We buy records because they fit nicely into certain parts of our lives. I bought Wilco’s Yankee Hotel Foxtrot almost ten years ago, and it has grown up with me. We’ve had many moments together, and many more after I found the vinyl floating around a garage sale. A few weeks ago I had a really great night, I can’t really remember what spurred it, it was just really great. One of those nights where everything seems to make sense, all my thoughts fell perfectly into place, and the universe expanding at a constant rate didn’t really bother me nearly as much as it normally does.
It’s a good feeling, everything settling into its right place. Cleaning makes sense thermodynamically, because it’s really the only time we have any effect on entropy. But what does the inverse feel like? Thermodynamically, it feels like, well, life I guess. But we have ways of making things seem easier or more difficult. Case and point: any human relationship.
It’s tough to generalize human relationships, so we’re going to tred on territory very familiar to long-time Hoptellectual readers. How do we truly get to know people? Philosopher Roland Barthes thinks it has to do with closeness, the human mind plays far too many tricks, and Jeff Tweedy would agree.
“Distance has no way,” Tweedy sort-of wines, “of making love understandable.” Yankee Hotel Foxtrot is full of thoughts like this, a lifetime of wisdom condensed into a convenient avant-pop record. My roommate claimed the line didn’t make much sense, diametrically opposing the conventional wisdom of “absence makes the heart grow fonder.”

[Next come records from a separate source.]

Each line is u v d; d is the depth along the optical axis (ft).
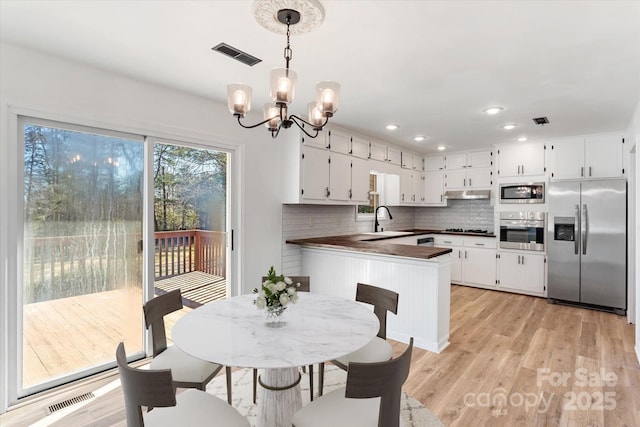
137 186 9.50
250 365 4.48
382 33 6.53
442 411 7.27
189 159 10.64
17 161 7.47
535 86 9.24
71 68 7.99
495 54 7.37
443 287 10.52
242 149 11.69
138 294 9.62
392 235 15.99
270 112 7.21
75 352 8.53
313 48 7.18
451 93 9.86
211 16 6.05
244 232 11.80
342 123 13.42
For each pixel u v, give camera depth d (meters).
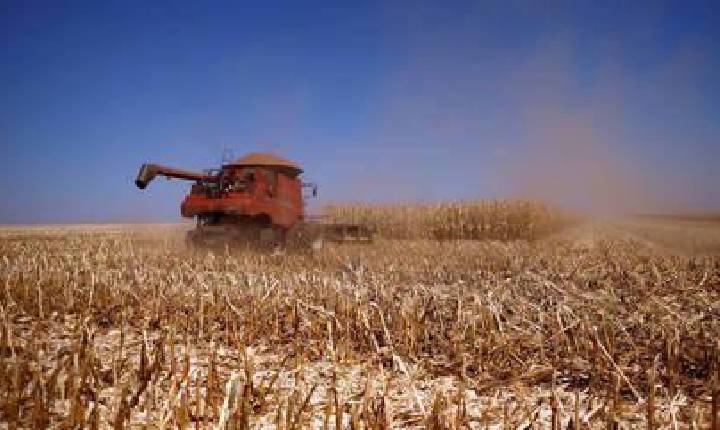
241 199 17.47
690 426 4.36
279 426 4.24
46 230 39.00
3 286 9.72
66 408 4.85
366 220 32.75
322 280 9.70
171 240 21.66
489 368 6.32
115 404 4.98
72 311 8.88
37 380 4.61
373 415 4.45
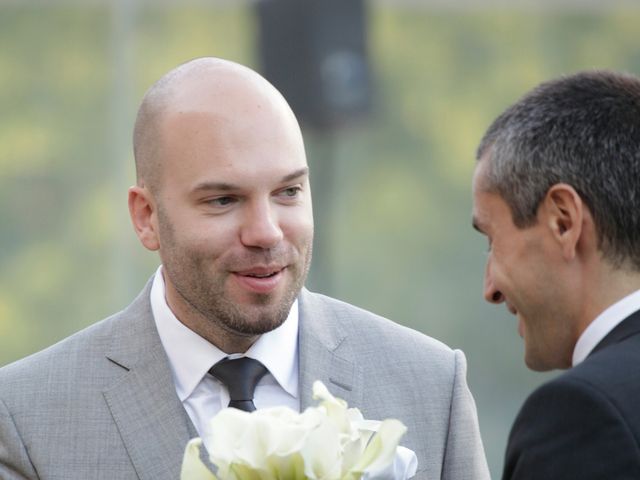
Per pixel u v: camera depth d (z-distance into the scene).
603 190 7.10
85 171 34.09
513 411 36.03
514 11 38.50
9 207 33.94
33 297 33.56
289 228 8.15
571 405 6.65
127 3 33.75
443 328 37.31
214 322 8.31
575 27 38.44
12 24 34.44
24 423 8.40
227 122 8.11
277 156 8.09
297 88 23.52
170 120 8.26
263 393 8.56
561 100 7.32
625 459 6.45
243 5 34.28
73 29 34.59
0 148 34.12
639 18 38.28
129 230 33.03
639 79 7.41
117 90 34.28
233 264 8.06
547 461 6.64
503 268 7.44
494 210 7.47
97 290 33.38
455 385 8.91
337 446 6.83
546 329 7.37
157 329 8.70
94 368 8.64
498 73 38.50
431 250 37.97
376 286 37.50
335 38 23.55
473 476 8.68
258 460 6.80
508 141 7.39
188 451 6.89
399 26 38.38
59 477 8.27
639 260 7.12
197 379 8.51
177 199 8.20
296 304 8.91
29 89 34.41
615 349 6.89
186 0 34.50
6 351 33.25
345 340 8.91
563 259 7.23
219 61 8.45
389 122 38.19
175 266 8.28
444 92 38.44
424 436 8.68
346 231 37.69
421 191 38.16
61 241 33.91
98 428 8.41
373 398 8.71
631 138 7.13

Today, Tweedy’s logic makes much more sense for our modern world. Distance has a way of distorting how we see other people, plying them in different directions and altering any objective perception. His theory is supported heavily by lovesick ol’ Barthes philosophies, and even more heavily by anecdotal evidence presented rather smugly by Malcolm Gladwell in his book Blink. Gladwell posits everything we need to know, we find out immediately upon meeting someone. Entropy remains at a minimum because both people understand one another, and can continue towards chaos together.
Another friend of mine was explaining some relationship troubles to me the other day, and what they amounted to were both people in the relationship understood nothing about one another. They both were amalgamations of facts thrown around haphazardly, waiting to be arranged in a productive and coherent way so that they could get on to the important parts of relationships. But that’s the thing. Arranging those facts is the important part. Everything else that comes after is just icing on the cake.
We can’t always understand everyone we come across, nor should we be expected to. It’s difficult enought to handle the entropy that has already occurred throughout our lives, let alone handle someone else’s (get rid of your baggage! Fast!). But when we do meet people where everything falls into place, then certainly don’t let the person get away, at any cost.